155. Actor - Classical

155. Actor - Classical

H: 7.94 cm. W: 7.3 cm
Provenance: no indication
Early 4th century B.C.

Ex collection: H. de Nanteuil

Solid-cast by the lost wax process with some cold-working, burnishing.

Condition: patina a blackish brown to olive green with incrustation of light mustard-coloured earth.

Missing: both serving trays with their lids once held in the upraised palms of his hands and fixed by two rivets still in place. Minor blows to top of head, patina scraped on upper right forearm, front of right foot stubbed and a couple of air bubbles at base of skull.

This amusing statuette of an actor represents a Phrygian slave either in the guise of a cook, a kitchen or banquet servant, a very popular character and one of the earliest in Attic Comedy. He is dressed in a long-sleeved undergarment, his phallus bound up (anadedemenon), and with leggings (anaxyrides) characteristic for comic actors. Under the lower part of his short-sleeved dress (exomis) fastened over the left shoulder, pads front (progastridion) and back (propygidion) add to his comic aspect. His mask is typical for the type and period with its high forehead, the huge arched eyebrows, the silenos nose, his gaping and over-sized mouth piece (formed by his beard and lips), a "spira" which served to amplify the voice, a feature especially characteristic of later Old and Middle Comedy.

He once carried a large dish with turning cover on each upstretched palm as in the Olynthos [1] example.

The type originated in Athens and there are comparable examples in museums, usually very similar in stance, but with variations for the expression of the mask, Far more frequent, however, are terracotta masks and statuettes. The Olynthos actor has been dated 380-350 B.C. Ours differs slightly from other examples in that he is somewhat more compact and harmonious in structure. Most appear [2] more like stand-ins, somewhat more comical in the way their limbs protrude from the body in a less organic fashion, probably differences due to the workshops that made them. Here, he appears to have suddenly stopped to declaim; he already makes us smile as we look at him. He is surely Attic of the time of Aristophanes' early Middle Comedy and to be dated in the early 4th century B.C.

Exhibited and Published:
Meisterwerke griechischer Kunst, cat. no. VII 342,
pp. 262, 255 ill.
Hommes et Dieux, cat. no. 157, p. 245 ill.

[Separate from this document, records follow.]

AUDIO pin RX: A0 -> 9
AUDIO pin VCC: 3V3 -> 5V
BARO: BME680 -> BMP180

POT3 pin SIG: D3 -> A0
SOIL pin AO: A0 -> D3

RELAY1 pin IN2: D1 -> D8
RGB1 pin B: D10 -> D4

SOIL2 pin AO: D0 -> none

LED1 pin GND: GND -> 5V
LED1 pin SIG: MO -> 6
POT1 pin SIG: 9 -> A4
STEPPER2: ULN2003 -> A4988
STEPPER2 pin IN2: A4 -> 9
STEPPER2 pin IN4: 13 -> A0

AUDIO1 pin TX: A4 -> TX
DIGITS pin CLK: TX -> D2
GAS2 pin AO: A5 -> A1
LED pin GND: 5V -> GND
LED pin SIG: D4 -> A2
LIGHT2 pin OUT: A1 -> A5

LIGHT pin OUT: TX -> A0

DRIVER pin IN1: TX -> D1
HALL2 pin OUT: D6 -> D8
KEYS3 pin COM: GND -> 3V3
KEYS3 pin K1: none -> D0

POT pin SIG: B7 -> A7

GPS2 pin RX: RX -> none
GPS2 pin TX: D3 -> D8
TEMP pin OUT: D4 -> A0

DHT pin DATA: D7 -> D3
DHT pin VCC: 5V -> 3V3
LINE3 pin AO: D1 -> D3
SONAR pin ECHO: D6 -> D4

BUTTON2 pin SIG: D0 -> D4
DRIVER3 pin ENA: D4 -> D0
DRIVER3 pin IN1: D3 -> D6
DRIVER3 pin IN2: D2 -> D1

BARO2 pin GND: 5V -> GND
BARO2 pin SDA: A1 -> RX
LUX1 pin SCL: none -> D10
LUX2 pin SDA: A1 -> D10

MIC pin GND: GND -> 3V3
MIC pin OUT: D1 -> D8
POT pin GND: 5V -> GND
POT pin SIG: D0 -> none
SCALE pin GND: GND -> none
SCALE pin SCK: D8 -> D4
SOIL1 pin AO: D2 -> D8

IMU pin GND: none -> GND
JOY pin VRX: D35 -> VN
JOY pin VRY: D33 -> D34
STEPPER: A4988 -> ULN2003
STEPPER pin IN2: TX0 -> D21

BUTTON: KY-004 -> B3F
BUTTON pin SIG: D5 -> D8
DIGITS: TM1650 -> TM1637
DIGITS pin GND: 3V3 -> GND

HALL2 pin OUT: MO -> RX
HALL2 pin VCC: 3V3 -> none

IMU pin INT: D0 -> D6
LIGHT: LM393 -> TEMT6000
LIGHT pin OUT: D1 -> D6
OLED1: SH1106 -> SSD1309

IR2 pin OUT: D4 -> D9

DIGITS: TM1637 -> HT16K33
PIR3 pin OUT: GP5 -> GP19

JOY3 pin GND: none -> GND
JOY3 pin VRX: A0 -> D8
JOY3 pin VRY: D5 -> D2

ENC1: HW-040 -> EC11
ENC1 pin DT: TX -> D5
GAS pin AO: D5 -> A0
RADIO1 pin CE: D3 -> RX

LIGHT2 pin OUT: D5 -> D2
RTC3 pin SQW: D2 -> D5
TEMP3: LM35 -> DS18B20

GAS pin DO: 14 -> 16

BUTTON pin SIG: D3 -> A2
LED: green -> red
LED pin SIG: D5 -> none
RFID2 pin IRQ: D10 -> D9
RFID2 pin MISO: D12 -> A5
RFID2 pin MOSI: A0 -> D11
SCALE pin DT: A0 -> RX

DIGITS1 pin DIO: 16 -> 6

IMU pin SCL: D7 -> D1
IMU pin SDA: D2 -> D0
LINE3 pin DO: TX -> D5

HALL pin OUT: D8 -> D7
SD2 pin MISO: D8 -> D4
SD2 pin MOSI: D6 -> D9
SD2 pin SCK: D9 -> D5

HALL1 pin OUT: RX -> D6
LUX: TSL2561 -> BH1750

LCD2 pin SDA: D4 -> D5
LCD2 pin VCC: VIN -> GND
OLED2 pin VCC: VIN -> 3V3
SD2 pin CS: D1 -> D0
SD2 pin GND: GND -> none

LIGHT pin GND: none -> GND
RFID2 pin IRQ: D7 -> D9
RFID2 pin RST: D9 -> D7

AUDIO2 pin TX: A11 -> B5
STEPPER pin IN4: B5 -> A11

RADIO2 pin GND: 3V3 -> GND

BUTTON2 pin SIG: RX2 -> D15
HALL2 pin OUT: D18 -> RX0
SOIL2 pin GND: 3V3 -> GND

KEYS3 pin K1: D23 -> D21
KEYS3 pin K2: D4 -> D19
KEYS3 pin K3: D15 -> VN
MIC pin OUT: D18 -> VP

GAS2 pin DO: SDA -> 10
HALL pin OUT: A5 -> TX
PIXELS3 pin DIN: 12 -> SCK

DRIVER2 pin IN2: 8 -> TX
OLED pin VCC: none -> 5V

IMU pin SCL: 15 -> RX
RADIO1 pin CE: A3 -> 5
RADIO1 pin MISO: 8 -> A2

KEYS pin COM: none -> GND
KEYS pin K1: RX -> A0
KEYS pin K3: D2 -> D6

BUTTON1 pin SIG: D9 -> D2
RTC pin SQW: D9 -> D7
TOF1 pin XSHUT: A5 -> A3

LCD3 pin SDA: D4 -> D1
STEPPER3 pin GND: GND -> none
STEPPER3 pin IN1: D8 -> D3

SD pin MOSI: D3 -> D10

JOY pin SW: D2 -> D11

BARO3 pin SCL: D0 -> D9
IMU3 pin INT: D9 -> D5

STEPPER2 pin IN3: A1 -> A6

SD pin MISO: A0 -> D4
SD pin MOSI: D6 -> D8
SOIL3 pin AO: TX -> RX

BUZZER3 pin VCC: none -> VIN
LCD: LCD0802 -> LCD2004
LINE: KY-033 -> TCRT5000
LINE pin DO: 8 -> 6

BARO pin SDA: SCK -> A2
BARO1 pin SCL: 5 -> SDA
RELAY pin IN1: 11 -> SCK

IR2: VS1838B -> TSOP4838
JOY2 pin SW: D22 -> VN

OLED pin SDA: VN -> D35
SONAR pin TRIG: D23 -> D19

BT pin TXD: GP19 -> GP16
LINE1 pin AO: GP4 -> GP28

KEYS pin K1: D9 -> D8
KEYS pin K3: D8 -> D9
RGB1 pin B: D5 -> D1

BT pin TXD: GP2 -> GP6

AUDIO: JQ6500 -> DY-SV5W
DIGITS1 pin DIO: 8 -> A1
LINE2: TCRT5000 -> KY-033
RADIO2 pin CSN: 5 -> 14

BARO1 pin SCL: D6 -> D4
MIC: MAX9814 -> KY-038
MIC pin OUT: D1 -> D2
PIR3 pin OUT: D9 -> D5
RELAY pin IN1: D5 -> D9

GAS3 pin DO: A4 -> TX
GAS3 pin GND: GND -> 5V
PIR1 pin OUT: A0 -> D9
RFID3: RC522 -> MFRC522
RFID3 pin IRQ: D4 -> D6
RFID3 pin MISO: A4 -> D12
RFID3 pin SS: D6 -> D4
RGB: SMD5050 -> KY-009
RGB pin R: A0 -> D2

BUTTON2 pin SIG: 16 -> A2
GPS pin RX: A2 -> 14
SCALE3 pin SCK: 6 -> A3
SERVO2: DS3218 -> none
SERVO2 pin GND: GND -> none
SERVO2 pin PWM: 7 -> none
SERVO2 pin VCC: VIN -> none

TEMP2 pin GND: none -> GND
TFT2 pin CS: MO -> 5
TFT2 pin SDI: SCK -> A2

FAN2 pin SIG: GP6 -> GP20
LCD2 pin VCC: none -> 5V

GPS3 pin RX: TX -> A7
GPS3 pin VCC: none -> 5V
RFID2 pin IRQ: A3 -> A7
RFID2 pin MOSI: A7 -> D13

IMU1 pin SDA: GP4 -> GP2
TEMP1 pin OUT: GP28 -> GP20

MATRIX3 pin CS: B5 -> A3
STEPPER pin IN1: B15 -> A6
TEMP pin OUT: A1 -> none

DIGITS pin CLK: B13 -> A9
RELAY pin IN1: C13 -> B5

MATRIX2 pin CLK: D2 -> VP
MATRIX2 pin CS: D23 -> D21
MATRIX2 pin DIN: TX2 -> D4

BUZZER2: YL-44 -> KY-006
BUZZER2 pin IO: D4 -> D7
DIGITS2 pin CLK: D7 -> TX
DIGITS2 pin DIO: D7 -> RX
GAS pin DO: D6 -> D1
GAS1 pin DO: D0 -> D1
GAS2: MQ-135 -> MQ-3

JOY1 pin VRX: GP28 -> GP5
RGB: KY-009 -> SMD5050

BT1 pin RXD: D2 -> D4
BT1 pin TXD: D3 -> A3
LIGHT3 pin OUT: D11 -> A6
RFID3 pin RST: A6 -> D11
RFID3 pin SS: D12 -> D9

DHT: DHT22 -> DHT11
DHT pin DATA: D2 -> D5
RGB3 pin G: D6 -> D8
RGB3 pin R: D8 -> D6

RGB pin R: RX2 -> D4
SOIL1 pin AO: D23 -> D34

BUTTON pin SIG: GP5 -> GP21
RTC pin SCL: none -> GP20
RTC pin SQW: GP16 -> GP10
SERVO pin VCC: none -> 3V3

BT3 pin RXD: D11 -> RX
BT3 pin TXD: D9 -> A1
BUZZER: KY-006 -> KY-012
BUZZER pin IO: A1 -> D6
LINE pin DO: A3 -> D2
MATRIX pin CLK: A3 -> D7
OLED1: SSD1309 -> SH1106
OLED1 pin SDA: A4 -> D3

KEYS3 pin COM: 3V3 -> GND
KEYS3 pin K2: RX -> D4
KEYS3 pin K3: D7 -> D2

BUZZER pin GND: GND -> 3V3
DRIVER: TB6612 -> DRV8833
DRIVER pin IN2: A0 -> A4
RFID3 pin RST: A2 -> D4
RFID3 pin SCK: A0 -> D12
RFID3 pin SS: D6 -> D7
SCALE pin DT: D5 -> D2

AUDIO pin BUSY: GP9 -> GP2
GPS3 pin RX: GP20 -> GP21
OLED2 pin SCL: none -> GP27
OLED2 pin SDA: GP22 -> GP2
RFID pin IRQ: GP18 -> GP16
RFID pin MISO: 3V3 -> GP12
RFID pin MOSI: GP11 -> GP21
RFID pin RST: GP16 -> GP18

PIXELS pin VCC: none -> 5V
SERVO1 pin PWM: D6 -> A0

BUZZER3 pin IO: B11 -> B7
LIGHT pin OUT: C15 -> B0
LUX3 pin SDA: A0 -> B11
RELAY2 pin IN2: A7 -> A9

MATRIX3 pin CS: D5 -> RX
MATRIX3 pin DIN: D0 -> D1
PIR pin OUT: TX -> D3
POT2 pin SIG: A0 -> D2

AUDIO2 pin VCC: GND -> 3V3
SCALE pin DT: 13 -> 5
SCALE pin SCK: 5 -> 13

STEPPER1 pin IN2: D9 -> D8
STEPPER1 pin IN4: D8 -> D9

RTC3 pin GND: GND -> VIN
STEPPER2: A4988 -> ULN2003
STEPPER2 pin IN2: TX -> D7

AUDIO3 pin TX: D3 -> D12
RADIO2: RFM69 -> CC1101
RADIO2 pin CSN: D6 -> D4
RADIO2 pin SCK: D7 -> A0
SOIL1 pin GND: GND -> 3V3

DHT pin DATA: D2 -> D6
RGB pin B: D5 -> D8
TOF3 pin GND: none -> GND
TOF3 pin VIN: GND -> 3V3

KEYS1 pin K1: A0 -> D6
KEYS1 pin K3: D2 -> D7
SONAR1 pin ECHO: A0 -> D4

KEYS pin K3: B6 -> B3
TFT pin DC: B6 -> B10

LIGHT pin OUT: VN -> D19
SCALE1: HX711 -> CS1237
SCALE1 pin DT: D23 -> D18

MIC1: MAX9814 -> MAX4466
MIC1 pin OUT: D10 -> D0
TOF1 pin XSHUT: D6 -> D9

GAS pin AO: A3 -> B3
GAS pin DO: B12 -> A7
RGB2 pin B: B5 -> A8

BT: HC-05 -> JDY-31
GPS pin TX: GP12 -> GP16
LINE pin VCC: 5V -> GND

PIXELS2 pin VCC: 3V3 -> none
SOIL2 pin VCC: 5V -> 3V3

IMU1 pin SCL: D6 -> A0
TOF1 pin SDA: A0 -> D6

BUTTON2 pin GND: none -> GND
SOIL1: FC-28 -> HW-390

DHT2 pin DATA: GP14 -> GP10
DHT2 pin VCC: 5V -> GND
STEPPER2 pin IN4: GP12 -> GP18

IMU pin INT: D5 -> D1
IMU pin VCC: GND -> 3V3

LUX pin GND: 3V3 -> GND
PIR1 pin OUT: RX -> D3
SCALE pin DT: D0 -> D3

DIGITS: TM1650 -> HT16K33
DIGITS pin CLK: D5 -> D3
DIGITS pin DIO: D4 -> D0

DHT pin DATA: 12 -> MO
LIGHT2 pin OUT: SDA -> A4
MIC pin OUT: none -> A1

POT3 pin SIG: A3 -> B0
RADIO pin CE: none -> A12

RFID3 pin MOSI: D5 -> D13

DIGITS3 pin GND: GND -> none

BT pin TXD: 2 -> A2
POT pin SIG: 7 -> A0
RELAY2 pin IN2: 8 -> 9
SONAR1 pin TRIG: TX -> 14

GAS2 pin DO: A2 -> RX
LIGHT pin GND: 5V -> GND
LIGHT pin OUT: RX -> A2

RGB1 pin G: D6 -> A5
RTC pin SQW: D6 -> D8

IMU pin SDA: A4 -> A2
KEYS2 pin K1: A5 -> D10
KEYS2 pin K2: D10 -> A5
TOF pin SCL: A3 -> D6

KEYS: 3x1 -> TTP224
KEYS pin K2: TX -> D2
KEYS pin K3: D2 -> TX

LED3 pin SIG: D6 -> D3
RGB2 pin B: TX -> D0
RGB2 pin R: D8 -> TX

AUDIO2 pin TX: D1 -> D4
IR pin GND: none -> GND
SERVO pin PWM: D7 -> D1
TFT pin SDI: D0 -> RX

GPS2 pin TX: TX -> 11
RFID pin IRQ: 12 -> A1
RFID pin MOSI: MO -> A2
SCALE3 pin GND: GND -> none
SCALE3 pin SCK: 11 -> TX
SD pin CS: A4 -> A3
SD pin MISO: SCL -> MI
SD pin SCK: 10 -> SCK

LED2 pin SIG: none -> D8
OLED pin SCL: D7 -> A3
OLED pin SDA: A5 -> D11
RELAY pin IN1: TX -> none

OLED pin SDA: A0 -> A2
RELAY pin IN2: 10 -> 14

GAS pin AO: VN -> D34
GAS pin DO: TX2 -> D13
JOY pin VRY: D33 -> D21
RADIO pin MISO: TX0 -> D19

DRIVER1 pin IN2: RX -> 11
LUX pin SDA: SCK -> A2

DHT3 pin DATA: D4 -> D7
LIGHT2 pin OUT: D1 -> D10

Webster, T.B.L.: Monuments Illustrating Old and Middle Comedy (3rd ed. London, 1978), p. 39 ff. (G.R. Green).

For this entry we have adopted and closely followed the information contained in D.M. Robinson: Excavations at Olynthus X. Metal and Minor Miscellaneous Finds (Baltimore, 1941), pp. 1-6, pl. 1.

1 31.234: Robinson, D.M.: op. cit., p. 1 ff., pl. 1.

2 Judging from photostats of photographs in comparison with the original which may be misleading.